MOSCUFO. Uno schianto violentissimo contro un albero. Così violento che l'auto è stata sventrata e il motore è schizzato via. Non hanno avuto scampo i quattro occupanti dell'Audi A5 che, l'altra notte, percorreva la strada provinciale 59, nel territorio di Moscufo. Sono morti tutti subito: alla guida c'era Adriano Sborgia, 34 anni, di Moscufo, e con lui Fabrizio e Simone Cerretani, padre e figlio, di 54 e 24 anni, di Spoltore, e Maurizio D'Agostino, 50 anni di Spoltore, residente a Pescara. La serata in compagnia, trascorsa tra i locali della zona, è finita come mai nessuno avrebbe potuto immaginare.
Il bilancio è una strage.
Nel cuore della notte, quando i soccorritori hanno raggiunto il punto dell'incidente, in località Pischiarano, la gravità dell'accaduto è stata subito chiarissima: l'auto spaccata a metà da un albero secolare, due dei quattro corpi sbalzati fuori dall'abitacolo e nessun segno di vita. Solo silenzio.

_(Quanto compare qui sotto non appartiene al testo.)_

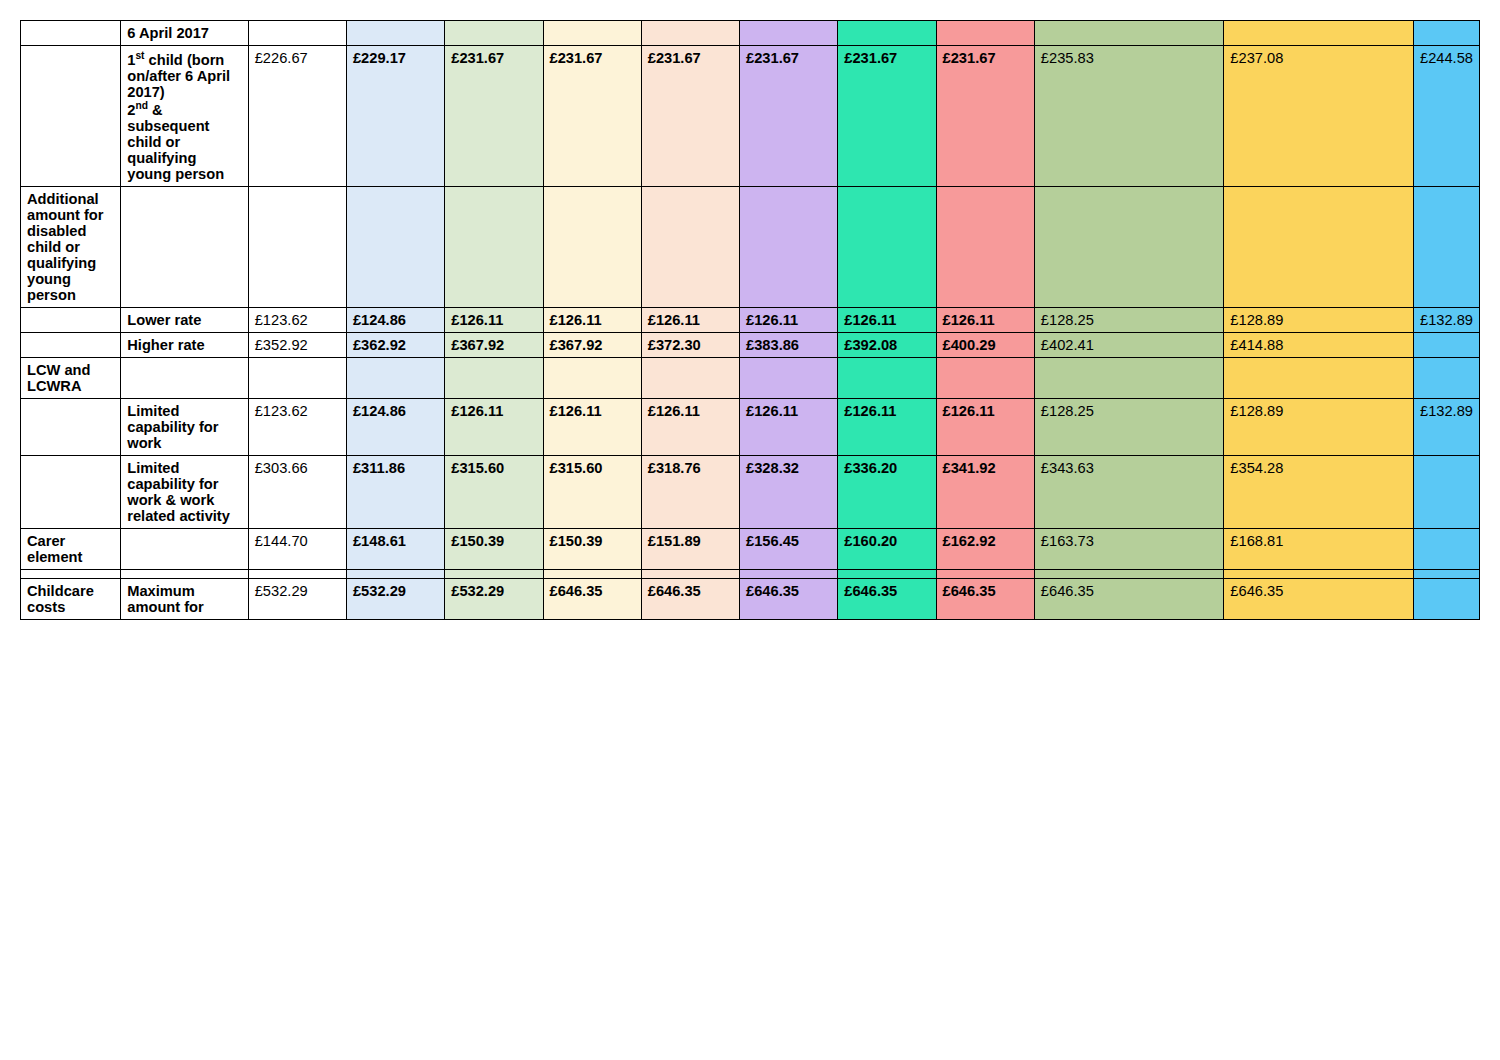| | 6 April 2017 | | | | | | | | | | | |
| | 1 st child (born on/after 6 April 2017) 2 nd & subsequent child or qualifying young person | £226.67 | £229.17 | £231.67 | £231.67 | £231.67 | £231.67 | £231.67 | £231.67 | £235.83 | £237.08 | £244.58 |
| Additional amount for disabled child or qualifying young person | | | | | | | | | | | | |
| | Lower rate | £123.62 | £124.86 | £126.11 | £126.11 | £126.11 | £126.11 | £126.11 | £126.11 | £128.25 | £128.89 | £132.89 |
| | Higher rate | £352.92 | £362.92 | £367.92 | £367.92 | £372.30 | £383.86 | £392.08 | £400.29 | £402.41 | £414.88 | |
| LCW and LCWRA | | | | | | | | | | | | |
| | Limited capability for work | £123.62 | £124.86 | £126.11 | £126.11 | £126.11 | £126.11 | £126.11 | £126.11 | £128.25 | £128.89 | £132.89 |
| | Limited capability for work & work related activity | £303.66 | £311.86 | £315.60 | £315.60 | £318.76 | £328.32 | £336.20 | £341.92 | £343.63 | £354.28 | |
| Carer element | | £144.70 | £148.61 | £150.39 | £150.39 | £151.89 | £156.45 | £160.20 | £162.92 | £163.73 | £168.81 | |
| Childcare costs | Maximum amount for | £532.29 | £532.29 | £532.29 | £646.35 | £646.35 | £646.35 | £646.35 | £646.35 | £646.35 | £646.35 | |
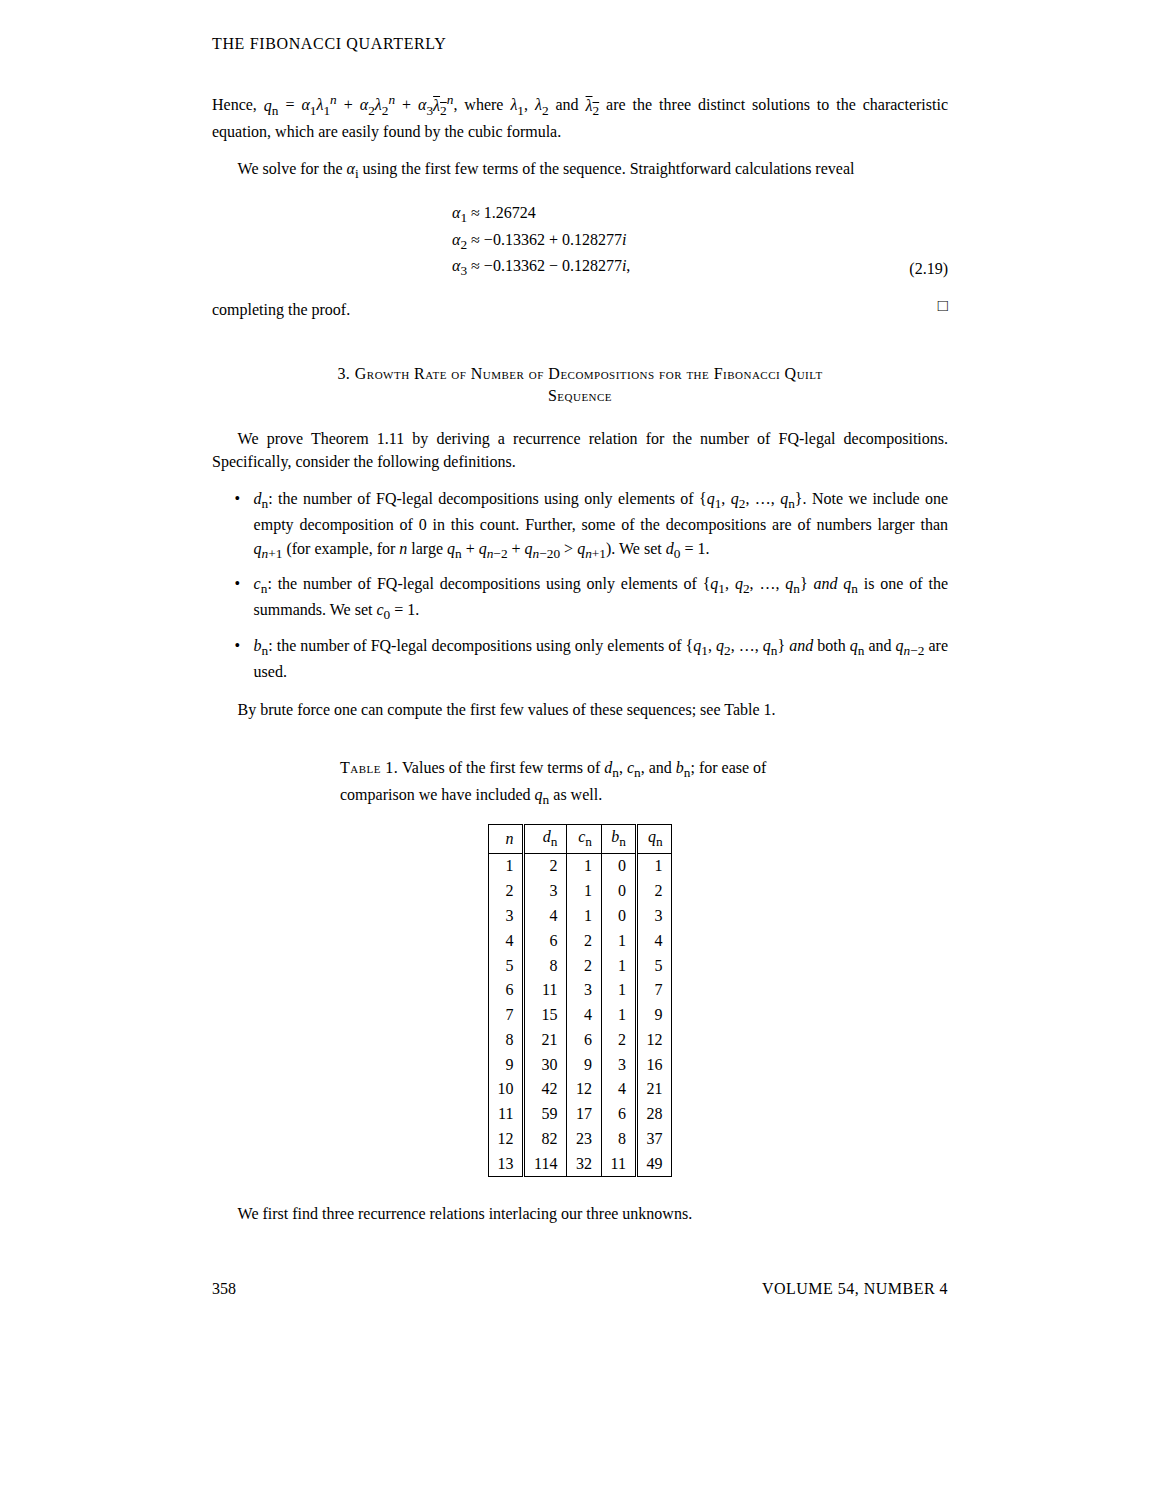THE FIBONACCI QUARTERLY
Hence, qn = α1λ1n + α2λ2n + α3λ2n, where λ1, λ2 and λ2 are the three distinct solutions to the characteristic equation, which are easily found by the cubic formula.
We solve for the αi using the first few terms of the sequence. Straightforward calculations reveal
α1 ≈ 1.26724
α2 ≈ −0.13362 + 0.128277i
α3 ≈ −0.13362 − 0.128277i,
(2.19)
completing the proof. □
3. Growth Rate of Number of Decompositions for the Fibonacci Quilt
Sequence
We prove Theorem 1.11 by deriving a recurrence relation for the number of FQ-legal decompositions. Specifically, consider the following definitions.
dn: the number of FQ-legal decompositions using only elements of {q1, q2, …, qn}. Note we include one empty decomposition of 0 in this count. Further, some of the decompositions are of numbers larger than qn+1 (for example, for n large qn + qn−2 + qn−20 > qn+1). We set d0 = 1.
cn: the number of FQ-legal decompositions using only elements of {q1, q2, …, qn} and qn is one of the summands. We set c0 = 1.
bn: the number of FQ-legal decompositions using only elements of {q1, q2, …, qn} and both qn and qn−2 are used.
By brute force one can compute the first few values of these sequences; see Table 1.
Table 1. Values of the first few terms of dn, cn, and bn; for ease of comparison we have included qn as well.
| n | d n | c n | b n | q n |
| --- | --- | --- | --- | --- |
| 1 | 2 | 1 | 0 | 1 |
| 2 | 3 | 1 | 0 | 2 |
| 3 | 4 | 1 | 0 | 3 |
| 4 | 6 | 2 | 1 | 4 |
| 5 | 8 | 2 | 1 | 5 |
| 6 | 11 | 3 | 1 | 7 |
| 7 | 15 | 4 | 1 | 9 |
| 8 | 21 | 6 | 2 | 12 |
| 9 | 30 | 9 | 3 | 16 |
| 10 | 42 | 12 | 4 | 21 |
| 11 | 59 | 17 | 6 | 28 |
| 12 | 82 | 23 | 8 | 37 |
| 13 | 114 | 32 | 11 | 49 |
We first find three recurrence relations interlacing our three unknowns.
358 VOLUME 54, NUMBER 4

Sono da poco passate le 2 quando scatta l'allarme per l'incidente. Per l'esattezza alle 2.20 i vigili del fuoco del distaccamento di Penne raggiungono il punto dello schianto, e con loro il personale del 118, con le ambulanze inviate dalla centrale di Pescara, e i carabinieri della compagnia di Montesilvano, coordinati sul posto dal comandante della stazione di Loreto, Francesco D'Orta. La scena che si trovano di fronte parla da sola perché l'Audi (che si spostava in direzione di Moscufo dalla Cartiera), è distrutta. Il tronco dell’albero ha attraversato buona parte dell'abitacolo, come se fosse una lama, scaraventando fuori due occupanti e uccidendo anche gli altri due rimasti imprigionati dentro. In quell’istante il motore schizza fuori dalla vettura, verrà ritrovato lungo la strada. La speranza dei soccorritori dura un attimo, il tempo di uno sguardo e si spegne per sempre. Nessuno è sopravvissuto.

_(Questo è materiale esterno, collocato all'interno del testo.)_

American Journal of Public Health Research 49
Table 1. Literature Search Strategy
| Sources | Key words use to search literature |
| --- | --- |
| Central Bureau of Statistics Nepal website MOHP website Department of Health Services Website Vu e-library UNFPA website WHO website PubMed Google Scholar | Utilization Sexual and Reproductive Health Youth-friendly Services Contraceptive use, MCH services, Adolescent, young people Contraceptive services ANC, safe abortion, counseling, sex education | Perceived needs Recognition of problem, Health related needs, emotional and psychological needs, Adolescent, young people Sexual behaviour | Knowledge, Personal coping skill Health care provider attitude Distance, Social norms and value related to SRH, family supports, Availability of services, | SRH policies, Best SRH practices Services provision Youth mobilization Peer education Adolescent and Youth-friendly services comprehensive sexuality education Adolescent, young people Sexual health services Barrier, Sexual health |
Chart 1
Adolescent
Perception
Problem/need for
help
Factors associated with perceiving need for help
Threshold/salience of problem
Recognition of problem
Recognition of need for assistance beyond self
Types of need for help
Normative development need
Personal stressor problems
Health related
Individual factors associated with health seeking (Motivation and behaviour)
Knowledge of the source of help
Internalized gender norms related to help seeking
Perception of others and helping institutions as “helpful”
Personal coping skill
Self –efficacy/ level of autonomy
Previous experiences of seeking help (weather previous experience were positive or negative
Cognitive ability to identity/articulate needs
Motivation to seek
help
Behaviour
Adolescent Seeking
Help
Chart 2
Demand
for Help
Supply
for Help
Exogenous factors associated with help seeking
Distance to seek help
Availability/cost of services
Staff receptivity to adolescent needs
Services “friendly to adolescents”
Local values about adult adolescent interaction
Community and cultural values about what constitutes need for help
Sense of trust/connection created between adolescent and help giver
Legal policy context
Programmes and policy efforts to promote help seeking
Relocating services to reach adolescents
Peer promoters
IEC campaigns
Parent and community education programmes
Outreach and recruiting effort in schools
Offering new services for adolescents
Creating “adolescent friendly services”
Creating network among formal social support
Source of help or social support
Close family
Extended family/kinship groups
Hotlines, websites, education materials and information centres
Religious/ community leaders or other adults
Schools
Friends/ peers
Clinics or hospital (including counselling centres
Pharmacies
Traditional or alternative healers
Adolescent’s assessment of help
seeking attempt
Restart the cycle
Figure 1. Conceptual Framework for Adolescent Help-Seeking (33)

Arriva il medico legale, le salme vengono ricomposte e trasferite all'obitorio dell'ospedale di Pescara per poi essere riconsegnate alle famiglie, su disposizione del pubblico ministero Anna Benigni. Ciò che resta della vettura viene portato via. Un po' alla volta e con cautela vengono informate le famiglie, mentre la notizia si diffonde a Moscufo e ben presto anche a Spoltore a Pescara, gettando nello sconforto parenti, amici, intere comunità, a partire proprio da quella di Moscufo, dove i quattro sono stati visti venerdì al bar Garden di piazza Garibaldi, dove hanno cominciato la serata, e poi al ristorante Torre Antica di contrada Pischiarano, dove hanno cenato, per finire al bar Diodati, dove si erano intrattenuti per il dopo cena.
Erano le 23, uscendo da lì dicevano di voler raggiungere una festa a Collecorvino ma non è ancora chiaro che cosa abbiano fatto fino alle 2, quando l'Audi ha finito la sua corsa contro l'albero. Forse resteranno sconosciute le cause della tragedia, il motivo per cui l'auto è finita improvvisamente fuoristrada. La velocità elevata, oppure una distrazione o un malore del conducente?
Sono solo ipotesi, interrogativi inevitabili e angoscianti quando si è di fronte a una strage come questa che lascia tutti senza parole e spezza il cuore alle famiglie di un papà e un figlio, e di due amici che non ci sono più. Spariti per sempre in una notte che doveva essere di svago.